La qualità e la natura della fiducia in noi stessi rappresenta un fondamentale attributo della nostra progettualità e capacità realizzativa.

La fiducia richiede la sicurezza di credere in qualcosa di cui non conosciamo preventivamente il contenuto o l’esito. Ci fidiamo, credendo e confidando sicuri nei nostri mezzi, che sappiamo di poter avere a disposizione quando ci occorreranno. Pensare e desiderare traguardi, affrontare ostacoli o difficoltà, hanno percorsi differenti anche sulla base della fiducia che nutriamo per noi stessi e verso le capacità di cui crediamo saremo assistiti.

Il tema però non è se abbiamo o non abbiamo fiducia in noi stessi. Tutti, salvo danni cerebrali, hanno dosi di fiducia in se stessi. Tutti affrontano attività confidando di potercela fare. Es. guidare un’auto richiede fiducia in se stessi: non sappiamo cosa potrà capitarci sulla strada, ma siamo fiduciosi di poter gestire il veicolo adeguatamente quando deve curvare, fermarsi o superare un altro veicolo.

Dunque, più correttamente, il tema è comprendere quale e quanta fiducia riponiamo in noi stessi.

QUALE significa: quali precise situazioni, quali esperienze sappiamo affrontare con fiducia? E in quali ci manca?

QUANTA significa: quale è il livello di ignoto e di incertezza che sappiamo sostenere?

La natura della fiducia in noi stessi è il prodotto di un’educazione. E’ l’esito delle esperienze che abbiamo vissuto e del loro lascito di memoria inconsapevole, ma attiva, nel nostro inconscio e nella nostra mente.

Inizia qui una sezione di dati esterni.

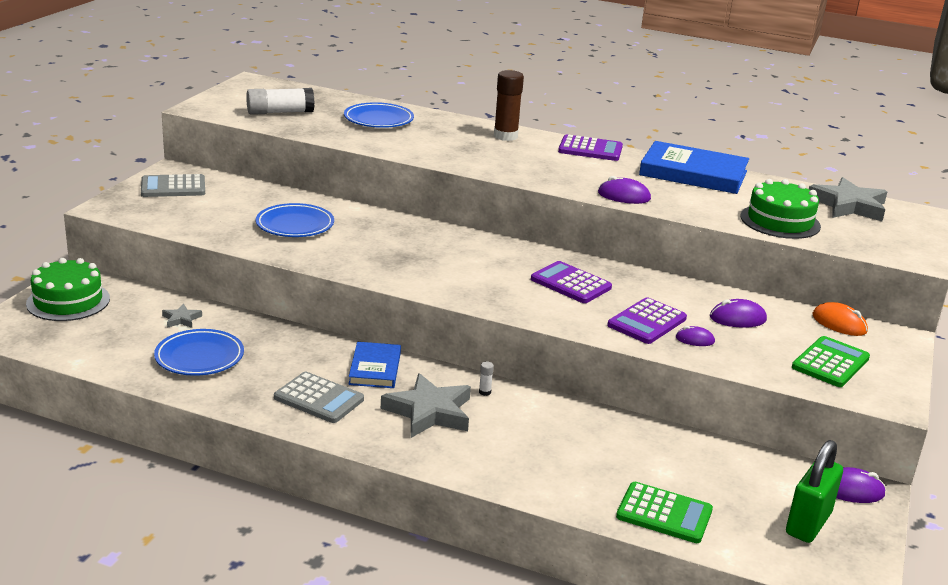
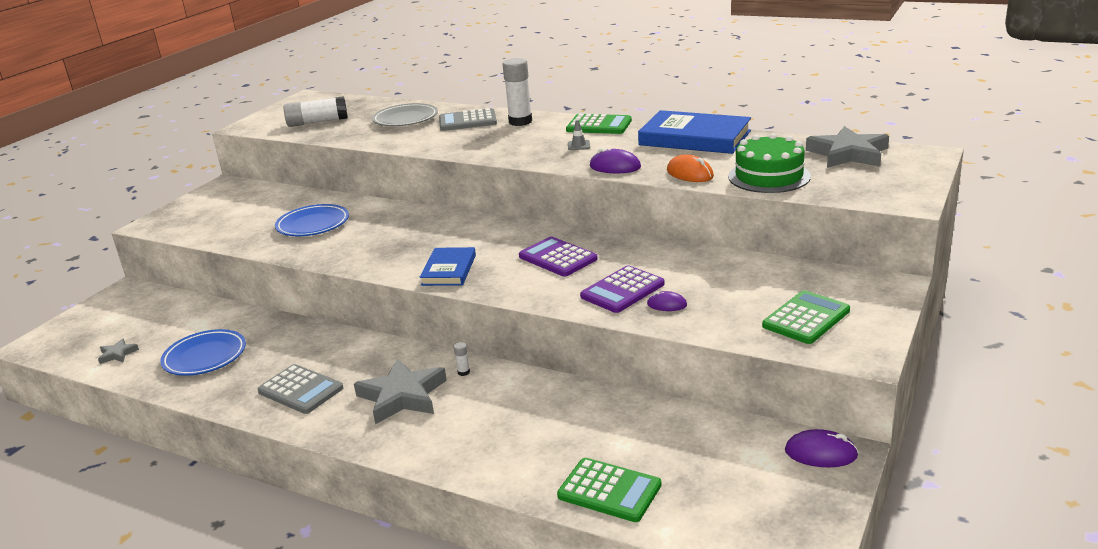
camera: 10 degrees right, 0 degrees up
green cake [26,258,110,321] -> none
grey calculator [141,174,205,197] -> grey calculator moved to [439,108,497,131]
grey star [162,304,202,328] -> grey star moved to [98,338,139,364]
blue plate [344,102,414,128] -> grey plate [372,103,438,126]
blue book [348,342,401,388] -> blue book moved to [420,247,476,286]
brown glue stick [494,70,524,141] -> white glue stick [503,58,532,126]
purple calculator [558,134,623,161] -> green calculator [566,114,632,134]
purple mouse [710,299,767,328] -> none
green padlock [786,440,843,543] -> none
orange mouse [812,302,868,336] -> orange mouse moved to [667,154,714,182]
none -> grey traffic cone [568,120,590,150]

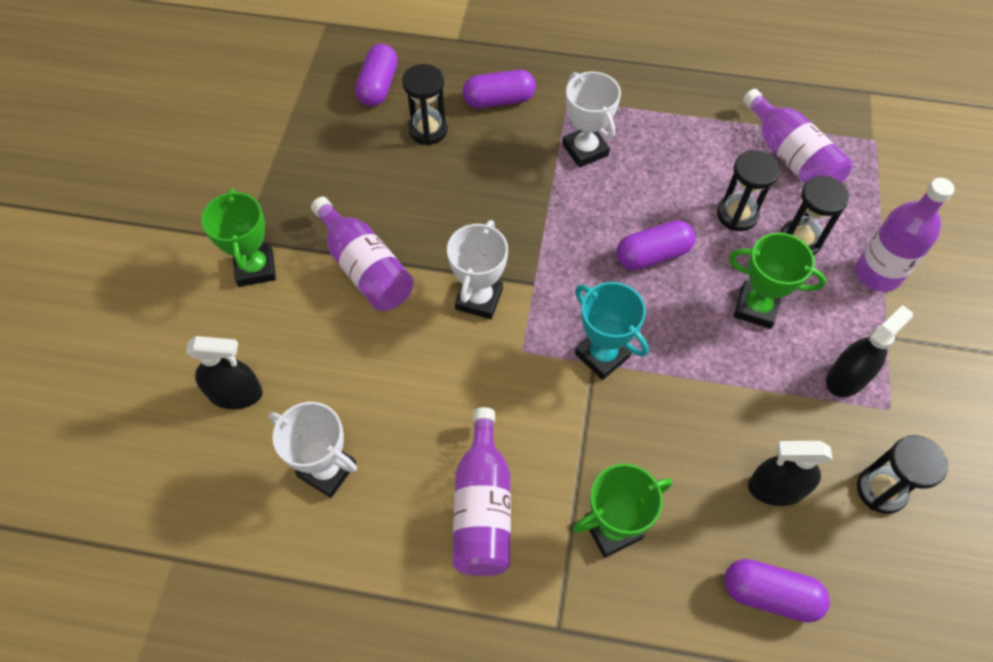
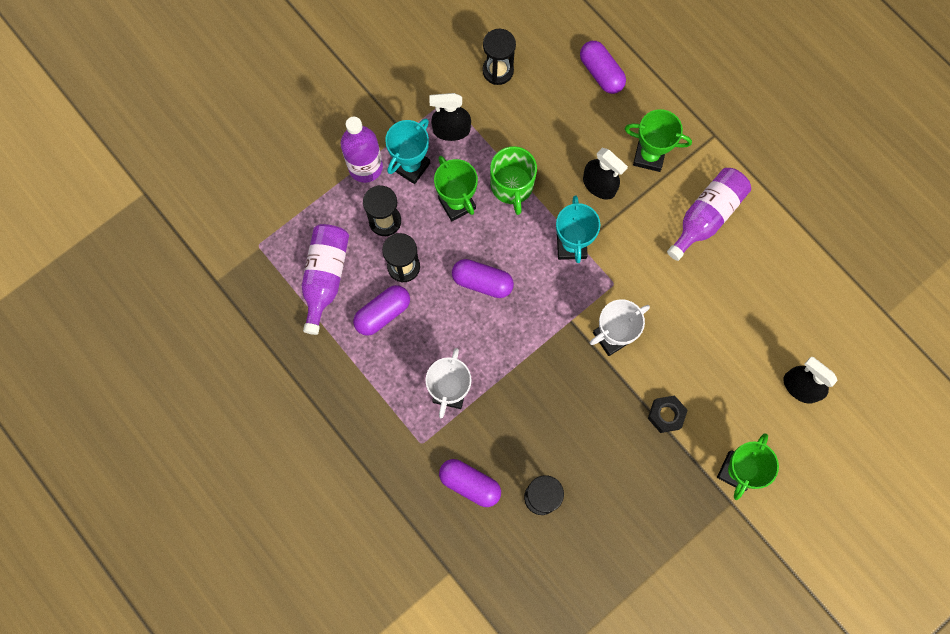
camera: 140 degrees left, 15 degrees up
white trophy [269,402,357,498] -> none
purple bottle [311,197,414,311] -> black nut [648,395,688,433]
purple capsule [355,44,398,106] -> purple capsule moved to [353,285,410,336]
black spray bottle [748,441,833,506] -> black spray bottle moved to [583,148,628,200]
none -> turquoise trophy [385,118,430,184]
none -> green mug [490,146,537,215]

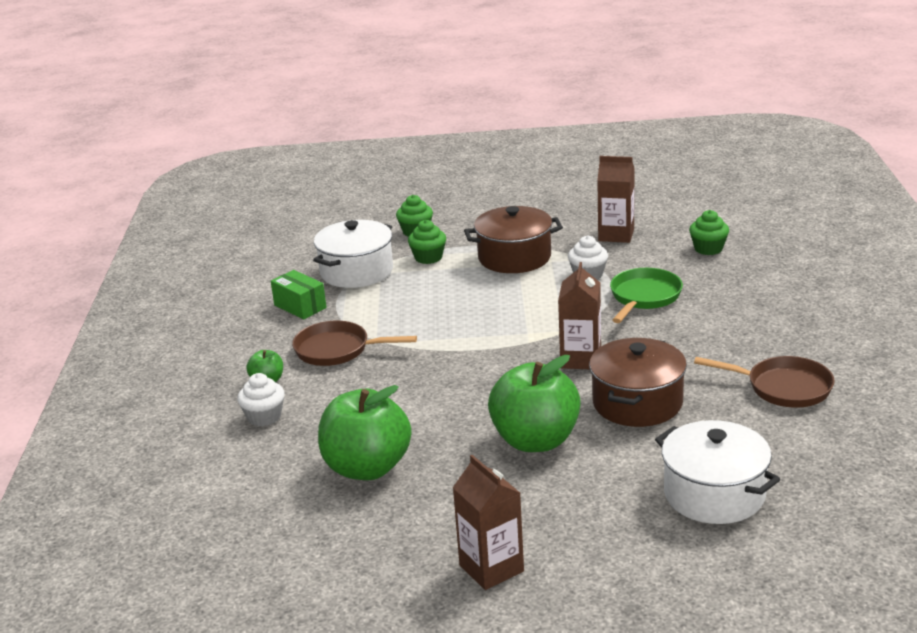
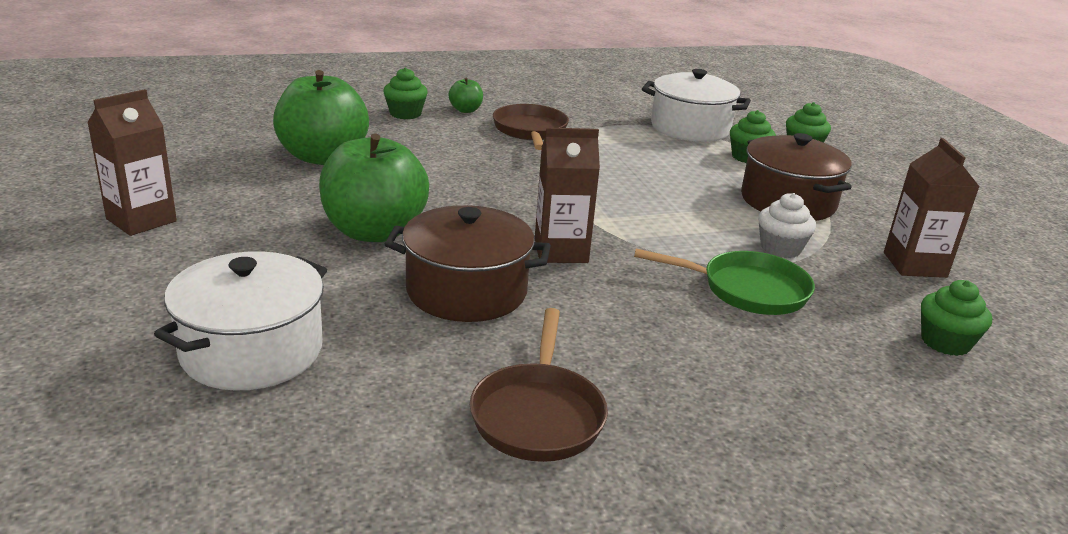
camera: 70 degrees right, 0 degrees up
white cupcake [237,373,285,426] -> green cupcake [383,68,428,119]
green box [271,270,327,319] -> none

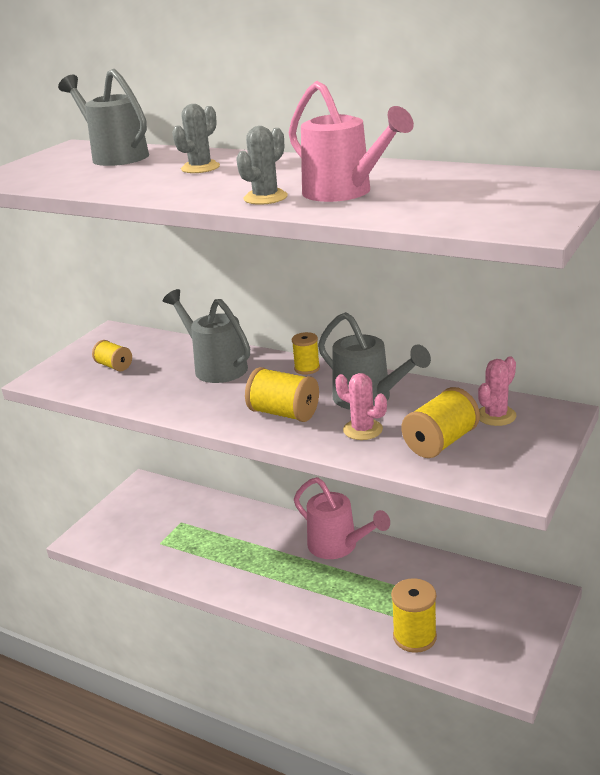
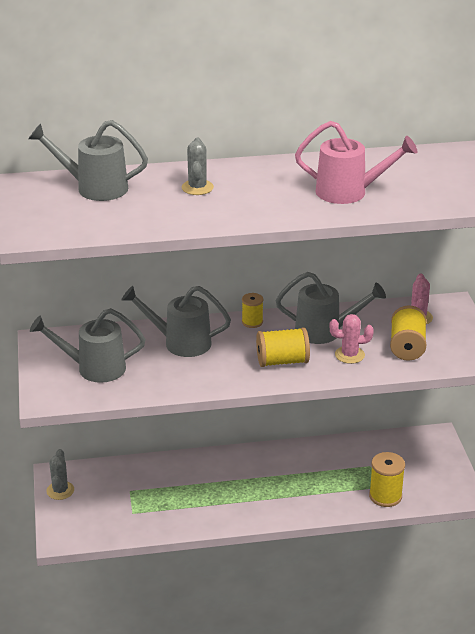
camera: 40 degrees left, 5 degrees up
yellow spool [92,340,132,372] -> grey watering can [30,308,145,383]
grey cactus [236,126,288,205] -> grey cactus moved to [46,449,74,500]
pink watering can [294,477,390,559] -> none

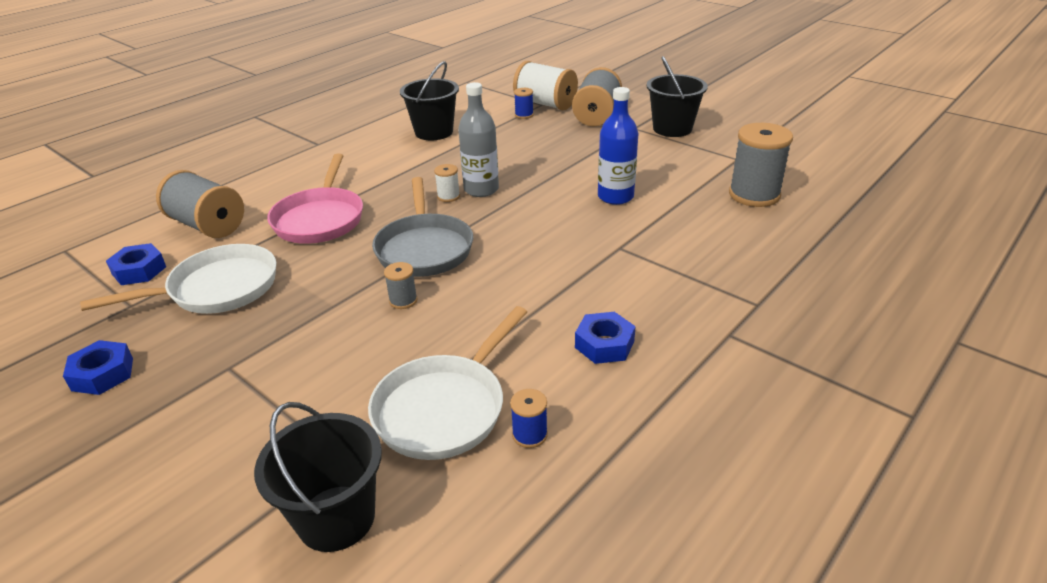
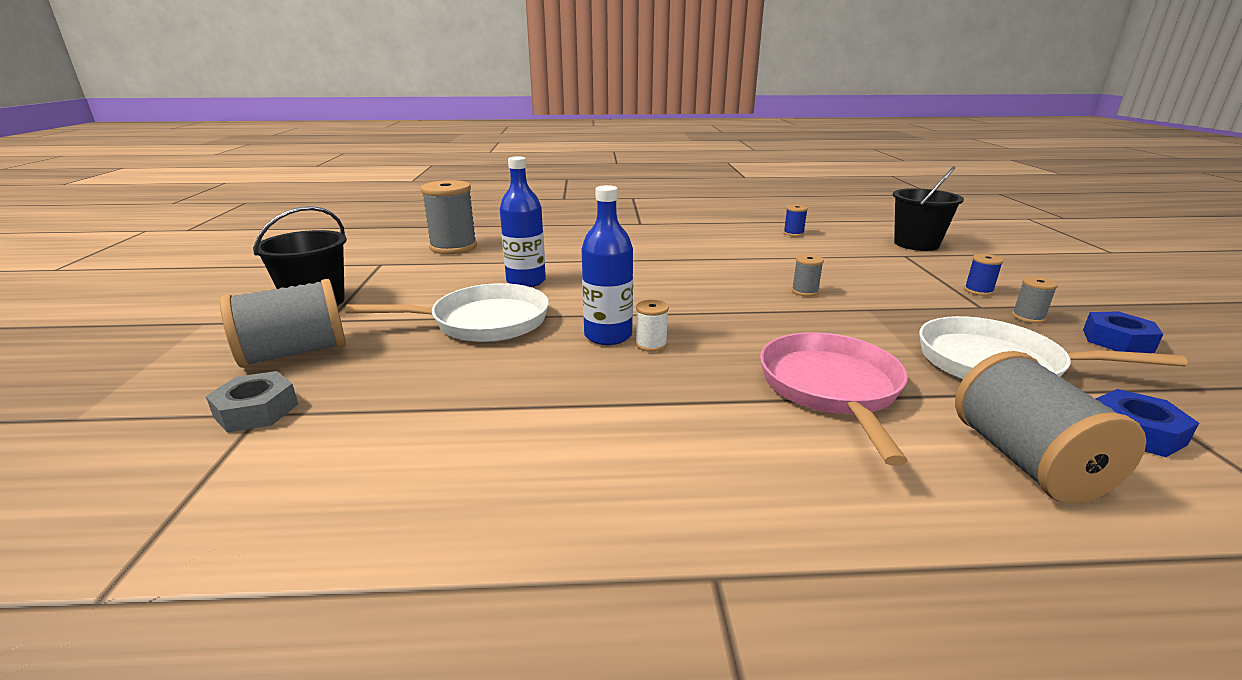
camera: 135 degrees left, 10 degrees down
pink pan [267,154,363,244] -> pink pan turned 45 degrees counterclockwise [760,332,908,466]
white pan [368,306,527,460] -> white pan moved to [345,283,549,342]
grey pan [372,177,473,277] -> none
black bucket [400,61,459,140] -> none
grey bottle [458,82,499,197] -> blue bottle [582,185,633,345]
white spool [513,61,578,110] -> grey nut [206,371,298,433]
blue spool [514,88,534,119] -> blue spool moved to [964,254,1004,296]
blue nut [575,312,636,364] -> none
none -> grey spool [1012,276,1058,323]

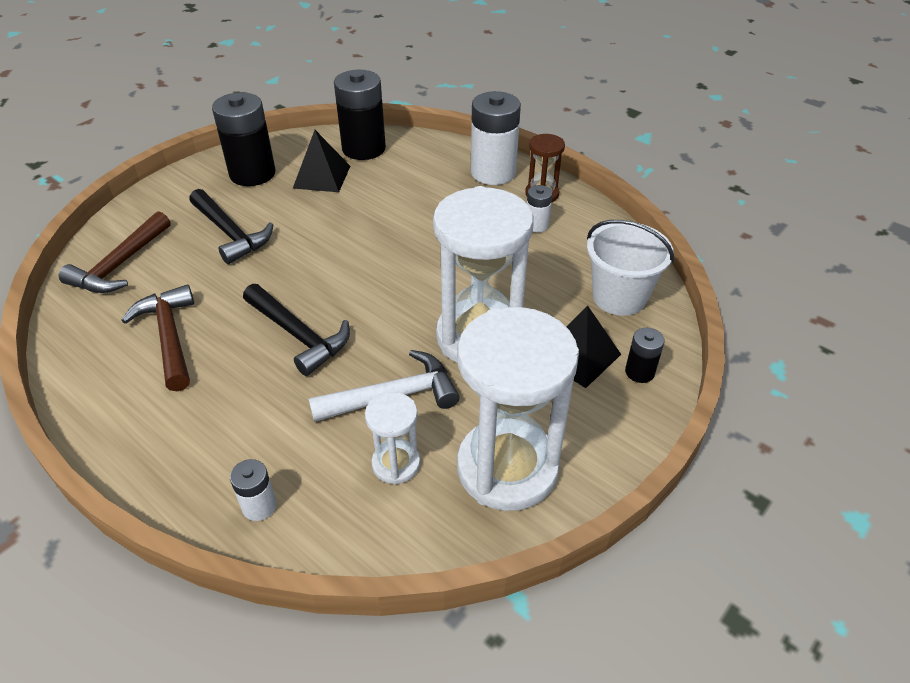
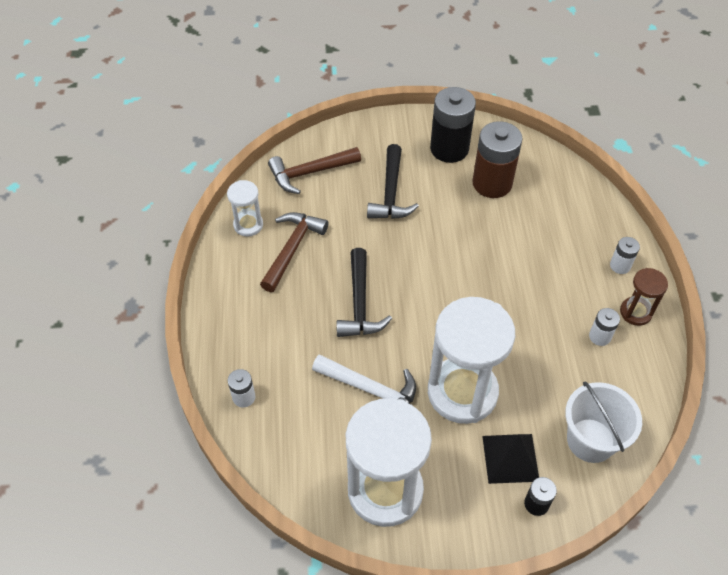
camera: 45 degrees right, 10 degrees up
black pyramid [293,130,350,192] -> brown battery [472,121,523,198]
black battery [334,70,386,160] -> none
white hourglass [365,392,420,485] -> white hourglass moved to [227,180,263,237]
white battery [471,91,521,185] -> white battery [610,237,640,274], size x0.48

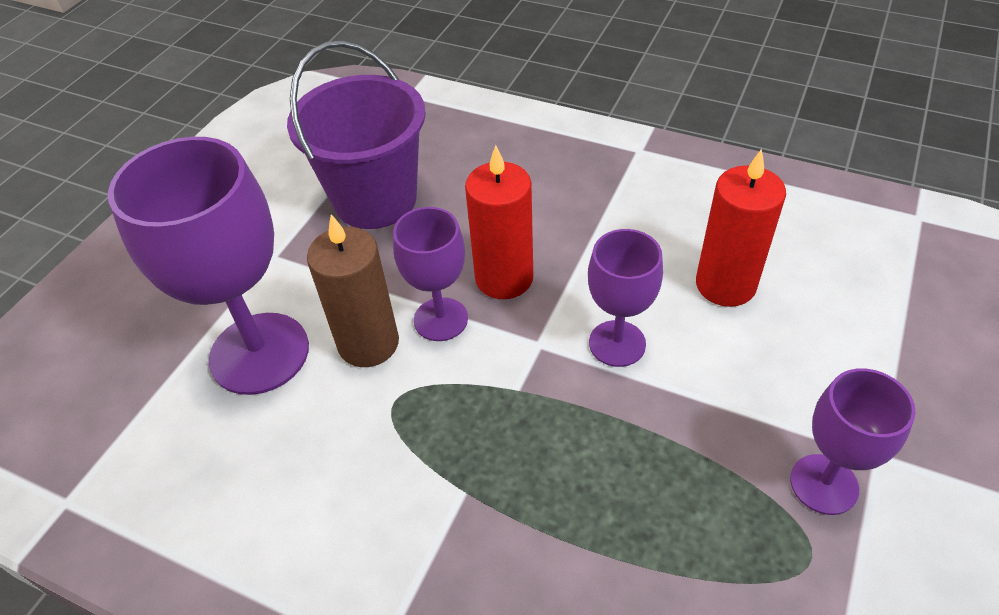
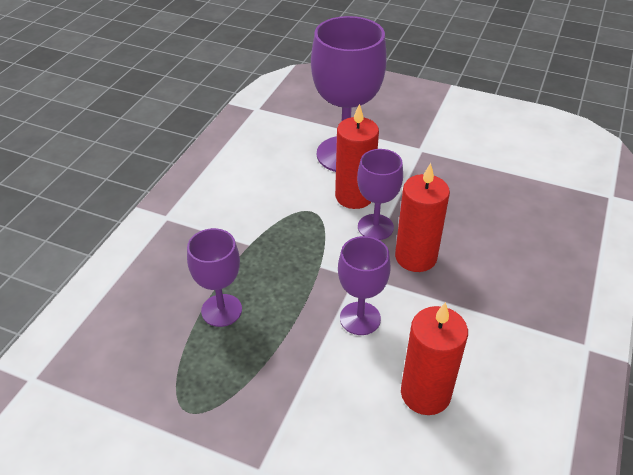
camera: 85 degrees right, 5 degrees down
purple bucket [287,40,426,229] -> none
brown candle [307,214,399,367] -> red candle [335,104,379,209]
purple goblet [790,368,916,515] -> purple goblet moved to [187,228,242,327]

In particolare, la fiducia che sviluppiamo o freniamo dipende più dagli episodi dolorosi vissuti che dalle tante volte in cui abbiamo avuto esperienze positive. Segna maggiormente la nostra cautela un solo episodio di fallimento o di danno, un brutto incidente d’auto, delle tantissime ore di guida senza incidenti. La natura della nostra fiducia incorpora la strategia di sopravvivenza della nostra mente, che esalta i danni e minimizza i successi.

Se vogliamo educare la fiducia ad assisterci con più coraggio e funzionalità, una strada di lavoro potrebbe avere questi ingredienti.

  1. Localizzare – riconoscere con esattezza e precisione le situazioni nelle quali ci accorgiamo di non avere sufficiente fiducia in noi stessi
  2. Ricostruire– cercare nelle nostre esperienze passate gli eventi che hanno lasciato un segno sulla fiducia in noi stessi e portarli alla luce in modo chiaro; utile sarebbe parlarne a fondo con una persona cara o metterli per iscritto descrivendoli in modo accurato.
  3. Educare– sperimentare con consapevolezza e forza di volontà piccoli e costanti episodi nei quali adottiamo modi di interpretare la realtà o modi di agire che vanno in direzione opposta ai nostri timori e alle nostre cautele
  4. Consolidare– appuntare quotidianamente tutti i piccoli o grandi fatti che ci sono accaduti che smentiscono le nostre diffidenze e le nostre cautele.